The crash happened on July 23rd, when one bullet train was stopped after a lightning strike on a viaduct near the eastern city of Wenzhou and another high-speed train ploughed into it. The accident has been blamed on faulty signalling equipment.
“We will suspend for the time being the examination and approval of new railway construction projects,” the state council, or cabinet, said in a statement.
The rail ministry expressed its regrets. “We feel deep guilt and sorrow about the tragic losses of life and property in the accident,” rail minister Sheng Guangzu was quoted as saying on the Xinhua news agency, adding that the accident had exposed holes in safety and management of rail traffic, as well as the lack of experiences in handling emergencies.
Mr Sheng’s predecessor, Liu Zhijun, was sacked in February over graft charges, after he allegedly took more than 800 million yuan (€88 million) in kickbacks over several years on contracts linked to the high-speed network.
The level of public outrage in reaction to the crash was intense.

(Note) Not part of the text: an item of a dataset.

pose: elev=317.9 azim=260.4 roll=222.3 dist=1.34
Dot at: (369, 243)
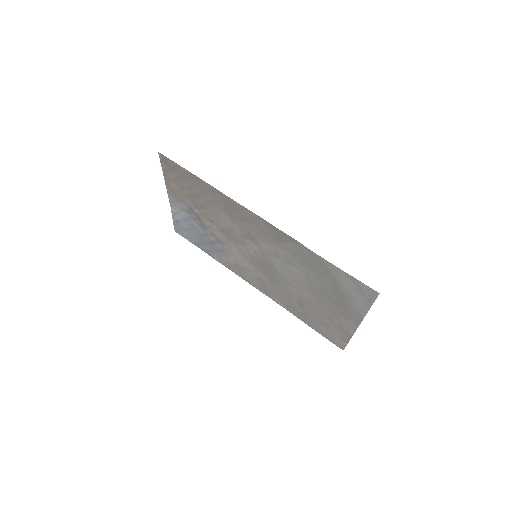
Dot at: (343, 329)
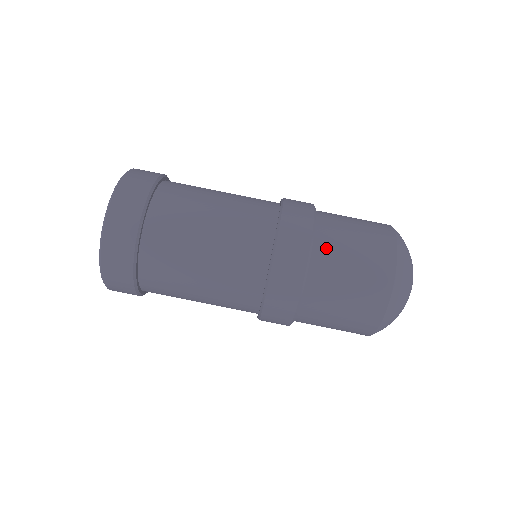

It was so powerful that even China’s official media got in on the act.
The normally placid People’s Daily newspaper, which is effectively the Communist Party mouthpiece, wrote that the China did not need “blood-soaked GDP”.
A state-owned manufacturer said it would suspend production of its CRH380BL trains used on the Beijing-Shanghai line while it investigated equipment failures.
The decision to put the project on ice came after an executive meeting of China’s cabinet, presided over by prime minister Wen Jiabao.
The government would also thoroughly examine projects that had already been submitted for approval, it added.
The high-speed rail system is a prestige project for the Communist Party, designed to showcase China’s innovative abilities and technological prowess. Beijing insists that the project is still a runner.
The rail project was one of the largest recipients of the trillions of yuan made available by the Chinese government for pump priming projects after the economic crisis of 2008.
“China will unswervingly continue its development of high-speed railways,” the government said in a statement.
However, Beijing is scaling back plans that call for expanding the high-speed network to 13,000 kilometres of railway by the end of this year and 16,000 kilometres by 2020.
China launched the operation of its bullet trains in 2007. By the end of 2010, 8,358 kilometres of high-speed railways had been put into operation, ranking China first in the world in terms of length.
The rail operator is also slowing down the rail system.
Mr Sheng told Xinhua that trains with a designed maximum speed of 350km/h would run at 300km/h, those with designed maximum speed of 250km/h would run at 200km/h and trains designed to run at 200km/h would now run at 160km/h.